+++ TEXT UNDER STUDY +++

Now, lets write down the code that sets up the numbers. I'm going to just show the code, and explain it after.
if(num !=-1 & num!=16 & num!='')
'redraw button 100 0'
'redraw button 101 0'
'redraw button 102 0'
if(num<12)
if(num<10);out=num;endif
if(num=10);out=0;endif
if(num=11);out='.';endif
if(op='')
num1=num1''out
'set line 1 1 1'
'draw recf 'recxlo' 'recylo' 'recxhi' 'recyhi
'set line 15 2 6'
'draw rec 'recxlo' 'recylo' 'recxhi' 'recyhi
'draw string 'recxhi-0.25' 'ymid' 'num1
endif
if(op!='')
num2=num2''out
'set line 1 1 1'
'draw recf 'recxlo' 'recylo' 'recxhi' 'recyhi
'set line 15 2 6'
'draw rec 'recxlo' 'recylo' 'recxhi' 'recyhi
'draw string 'recxhi-0.25' 'ymid' 'num2
endif
endif
We start first with the condition that num is equal to something, and something other than the dropmenu. This sets it so that you can click all over the screen as many times as you want and nothing will happen. We then reset all of our miscellaneous buttons to the off position (this is purely for formatting, the actual button status is not used in any of the functions).
To get the functionality of the buttons, we start by checking the condition that the num<12. This checks whether or not you are adding a number, or doing something else. Within that condition, there is the check for whether or not there is an operator set. Since we want to make this like a real calculator, if an operator is set, we put our numbers into num2, and if it isn't we put it into num1. We set numbers by concatenating strings, so you just keep pressing numbers to build up your number. We also need to distinguish if we add a number, or a 0 or a decimal point. Once our number is changed, we wipe the display and redraw it with the chosen number. This happens so fast, that it appears as if you are just entering numbers into the calculator.
Next, we need to set up the operators. To keep things simple, and since there is already a conditional statement isolating the drop menu, we'll first stick with the first basic operators.
if(num=12);op='+';endif
if(num=13);op='-';endif
if(num=14);op='*';endif
if(num=15);op='/';endif
if(num>=12 & num<=15)
bcount=1
buttons=11
while(bcount<=buttons)
'redraw button 'bcount' 0'
bcount=bcount+1
endwhile
endif
This code just uses a bank of conditional statements to set the operator up. Once the operator is set up, and as long as you have selected a basic math operator the program loops through and sets all numbered buttons to the off position. Next up, the special operators. Note: This code is a little out of position, since the code that makes the calculations is within the conditional that excludes num=16. But it seemed to make more sense in this order for the tutorial.
if(num=16)
special=subwrd(result,8)
if(special=4)

+++ EXERCISE DATA +++

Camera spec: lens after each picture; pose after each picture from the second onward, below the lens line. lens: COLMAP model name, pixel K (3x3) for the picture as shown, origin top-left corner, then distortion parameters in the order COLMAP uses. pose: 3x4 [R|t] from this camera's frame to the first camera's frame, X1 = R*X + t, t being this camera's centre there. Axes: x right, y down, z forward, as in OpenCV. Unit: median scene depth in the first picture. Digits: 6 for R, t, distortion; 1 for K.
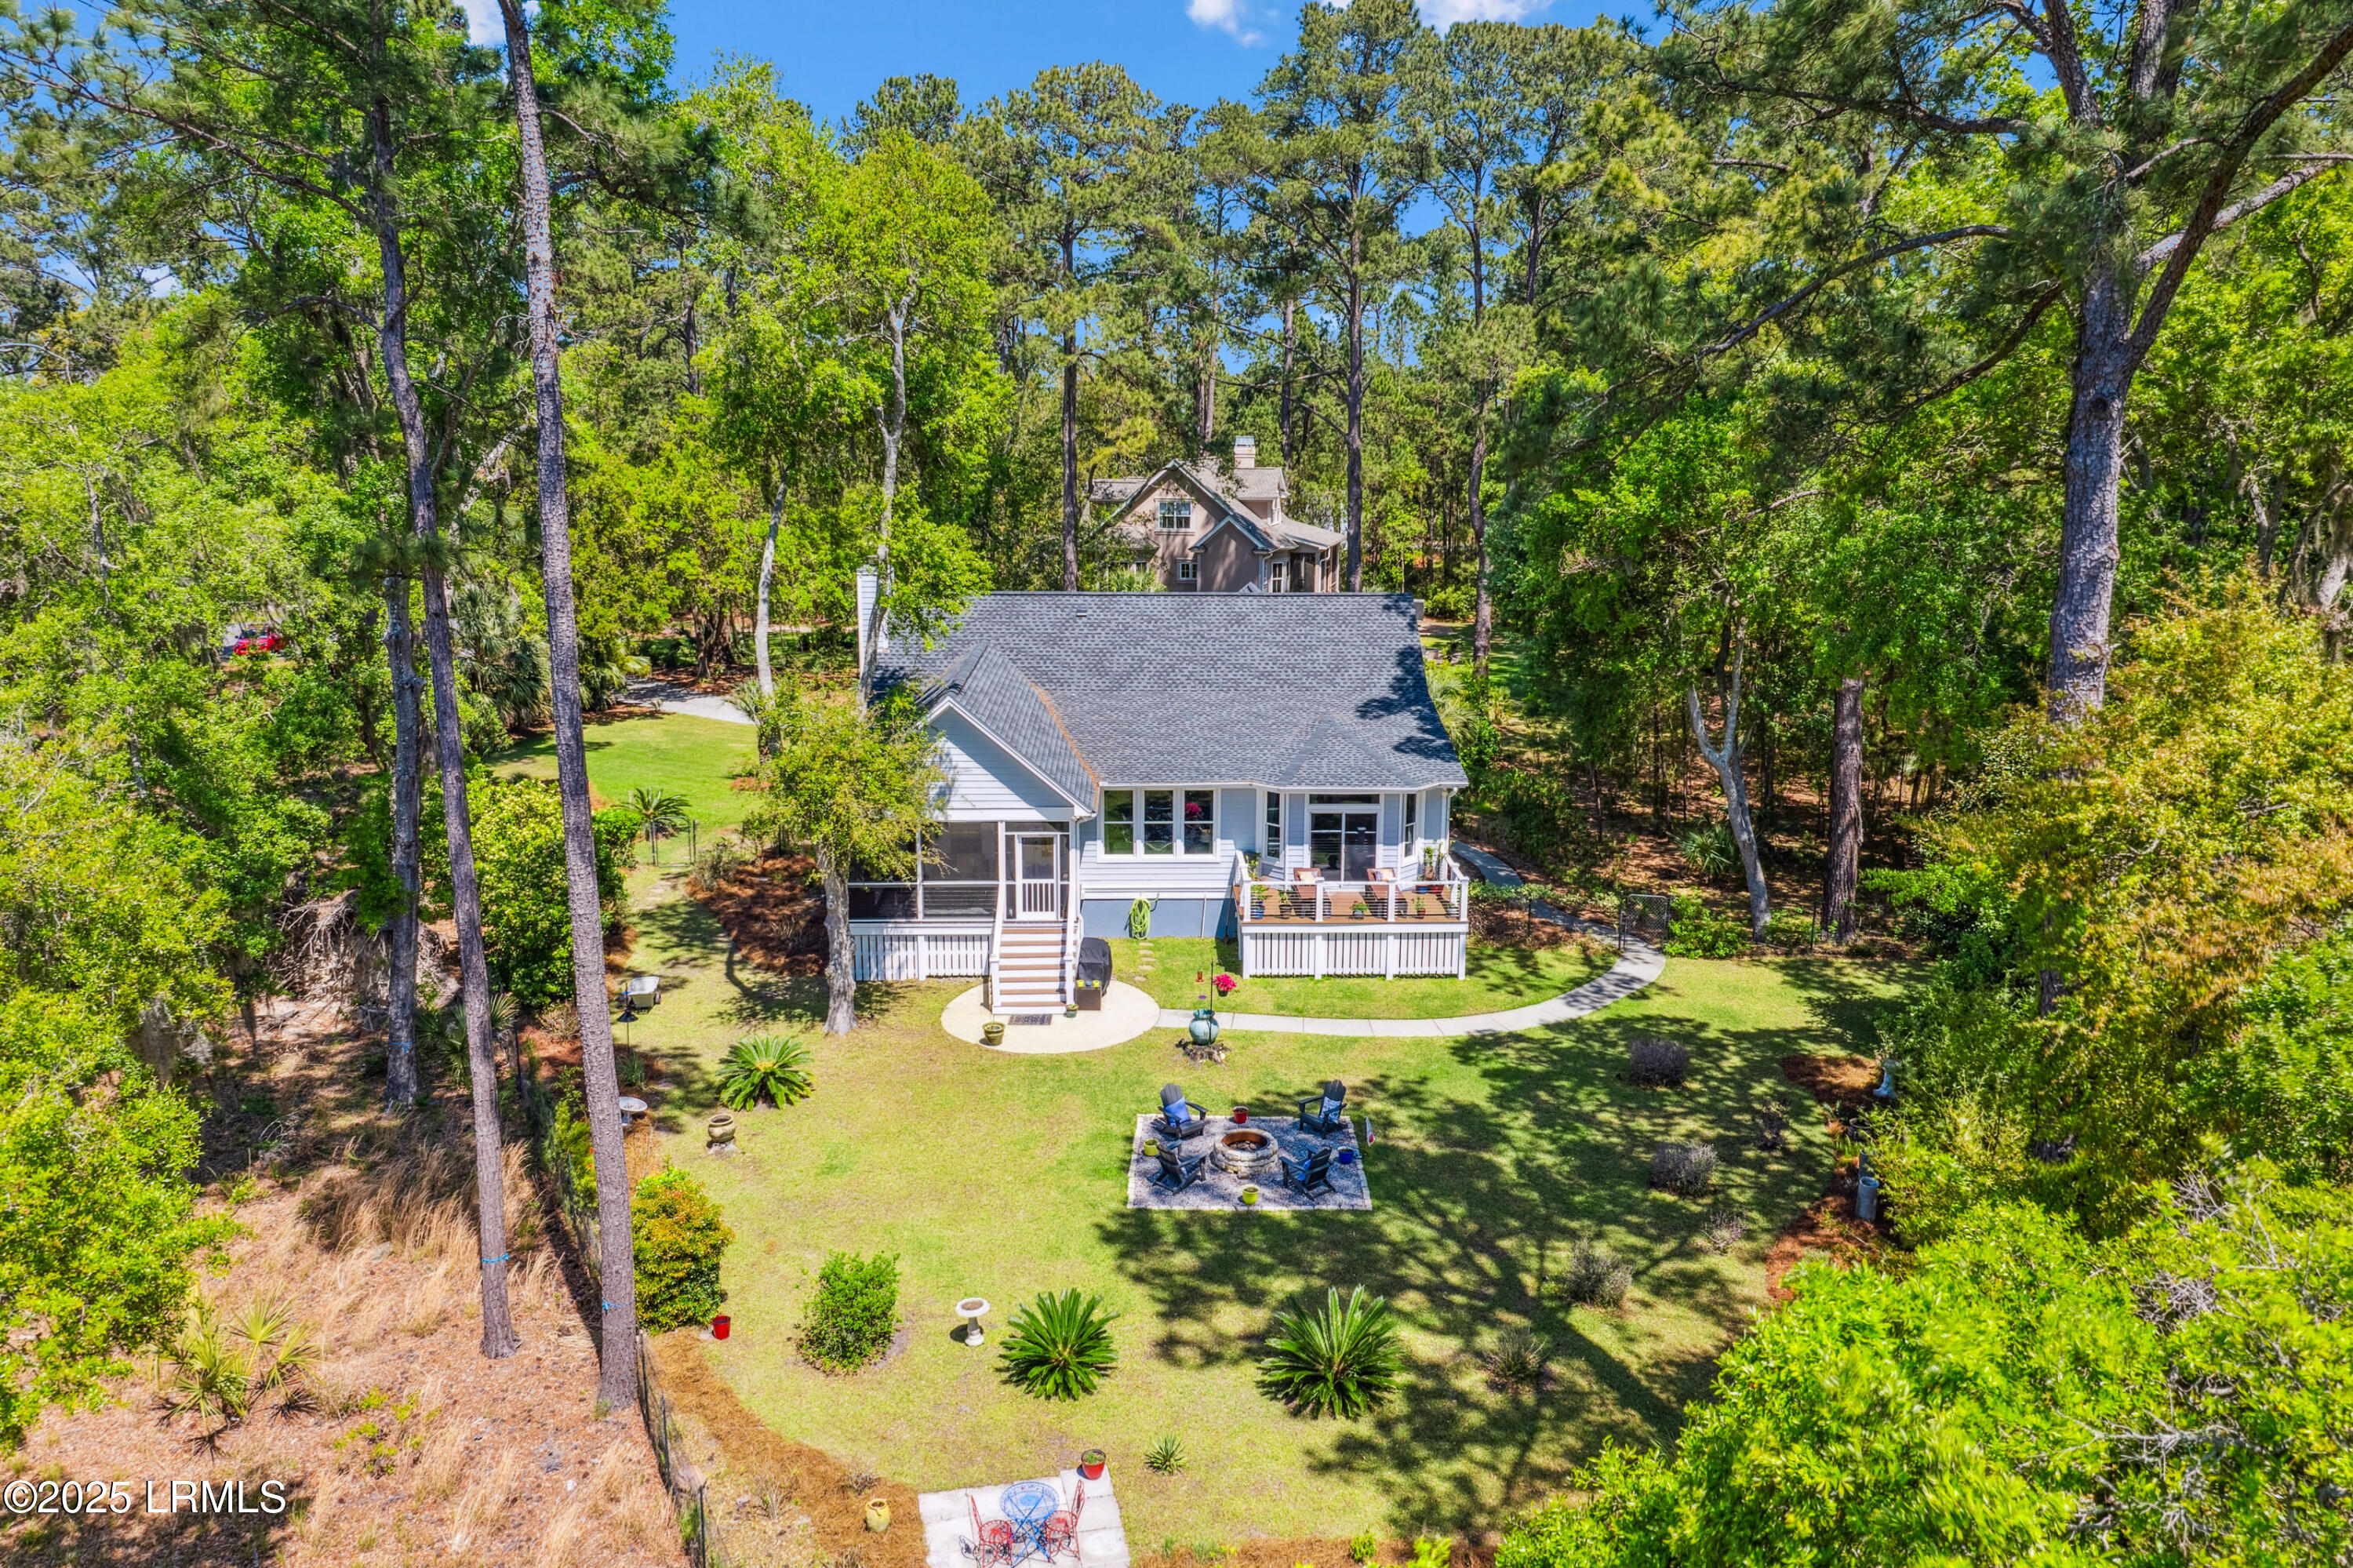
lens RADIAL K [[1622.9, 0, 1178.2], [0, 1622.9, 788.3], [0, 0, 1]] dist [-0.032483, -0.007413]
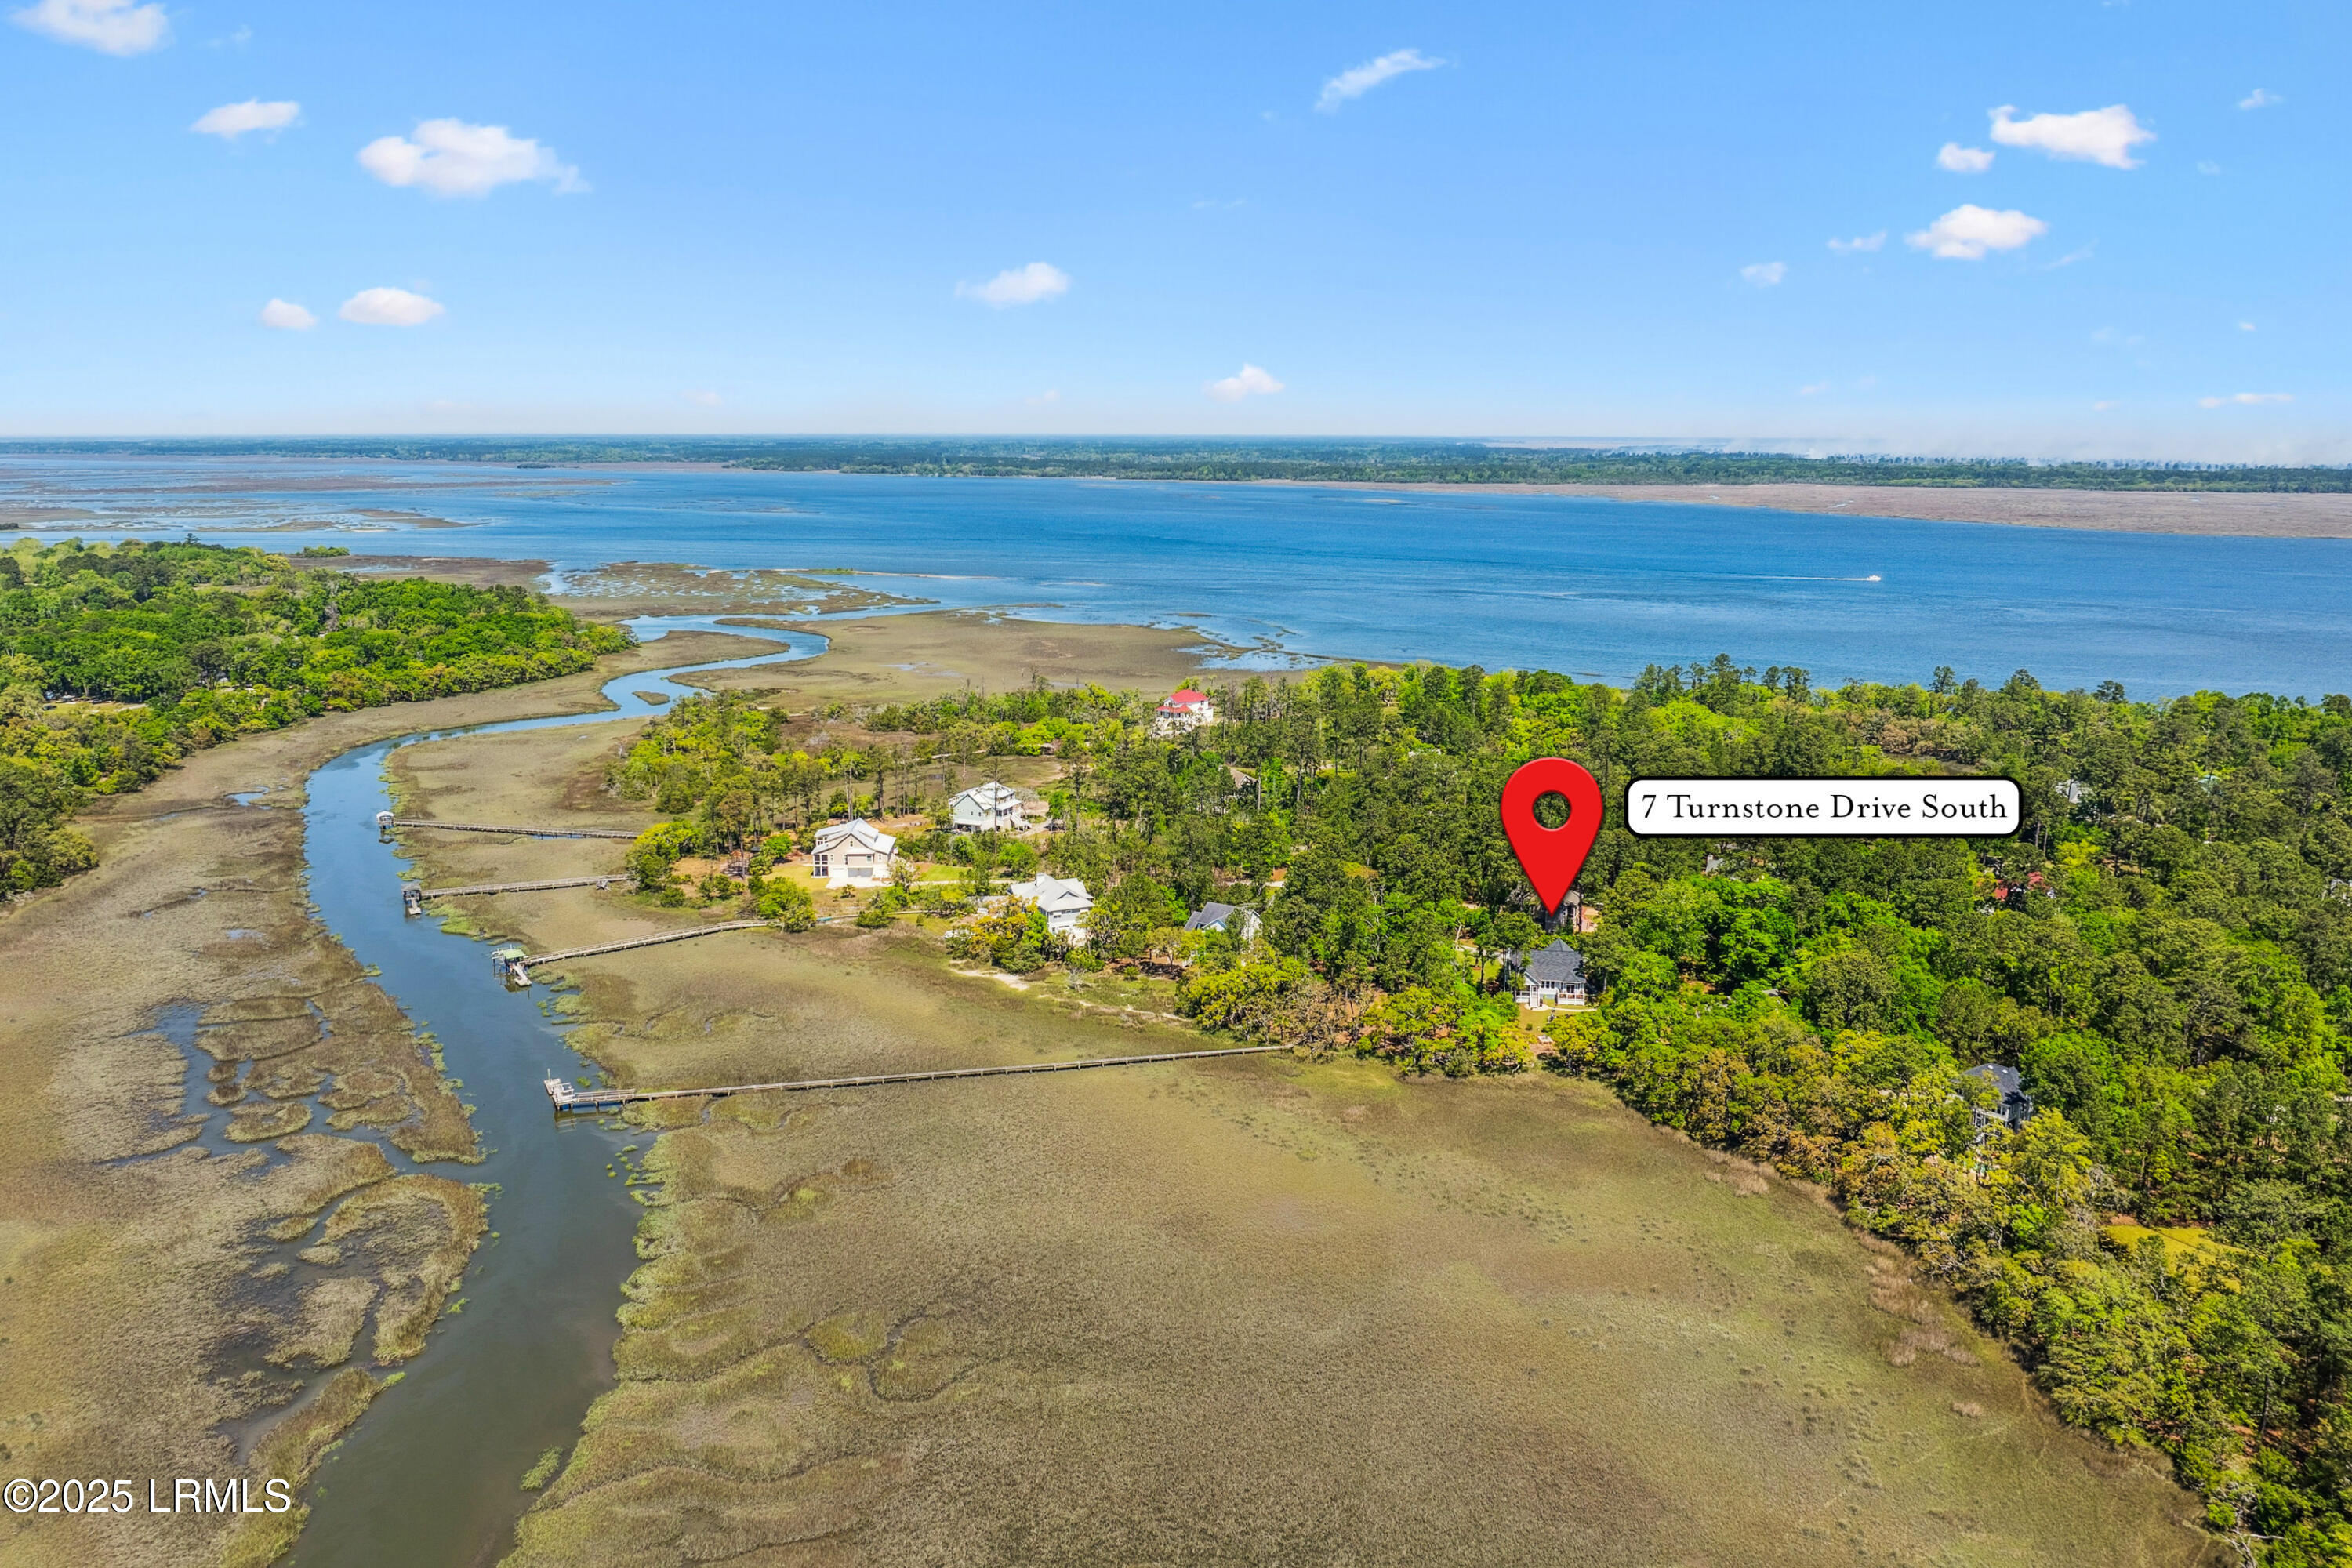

+++

**DIRECTIONS:**
• A. In the calculator tutorial, why does the first condition require num to differ from -1, 16 and an empty value?
• B. According to the calculator tutorial, what is the only purpose of resetting the miscellaneous buttons to the off position?
• C. Continue the calculator tutorial from the point where it stops.

**ANSWERS TO THIS EXERCISE:**
• A. It handles only actual button presses and leaves out the drop menu, which is num=16. As a result, you can click anywhere on the screen as many times as you like and nothing will happen.

• B. It is purely for formatting, since the actual button status is not used in any of the functions.

• C.
special=subwrd(result,10)+10
endif
if(special=1);op='exp';endif
if(special=2);op='pow';endif
if(special=3);op='ln';endif
if(special=11);op='sin';endif
if(special=12);op='cos';endif
if(special=13);op='tan';endif
'set line 1 1 1'
'draw recf 'recxlo' 'recylo' 'recxhi' 'recyhi
'set line 15 2 6'
'draw rec 'recxlo' 'recylo' 'recxhi' 'recyhi
'draw string 'recxhi-0.25' 'ymid' 'op'('num1')'
endif
Since the drop menu identifier is in a different location when 'q pos' is called, we need get the drop menu identifier first. We then need to check if the drop menu is equal to the cascade, in which case, we need to get the cascade option. I add 10 to easily differentiate from the other values. Then, we just set the op to the special values, and display the operator on the screen.
Finally, we are almost done. Now we have all of our information, and we are ready to calculate our numbers! Going back into the conditional statement that excludes num=16. We start with the conditional value of 102 (the 'Enter') button.
if(num=102)
if(op!='')
if(num1='');num1=0;endif
if(op='+');calculated=num1+num2;endif
if(op='-');calculated=num1-num2;endif
if(op='*');calculated=num1*num2;endif
if(op='/');calculated=num1/num2;endif
*** ***SPECIAL OPERATIONS****
if(op='exp');calculated=math_exp(num1);endif
if(op='pow');calculated=math_pow(num1,2);endif
if(op='ln');calculated=math_log(num1);endif
if(op='sin');calculated=math_sin(num1);endif
if(op='cos');calculated=math_cos(num1);endif
if(op='tan');calculated=math_tan(num1);endif
num1=calculated
num2=''
'set string 0 r 6'
'set strsiz 0.2
'set line 1 1 1'
'draw recf 'recxlo' 'recylo' 'recxhi' 'recyhi
'set line 15 2 6'
'draw rec 'recxlo' 'recylo' 'recxhi' 'recyhi
'draw string 'recxhi-0.25' 'ymid' 'calculated
op=''
bcount=1
buttons=12
while(bcount<=buttons)
'redraw button 'bcount' 0'
bcount=bcount+1
endwhile
bcount=12
buttons=16
while(bcount<=buttons)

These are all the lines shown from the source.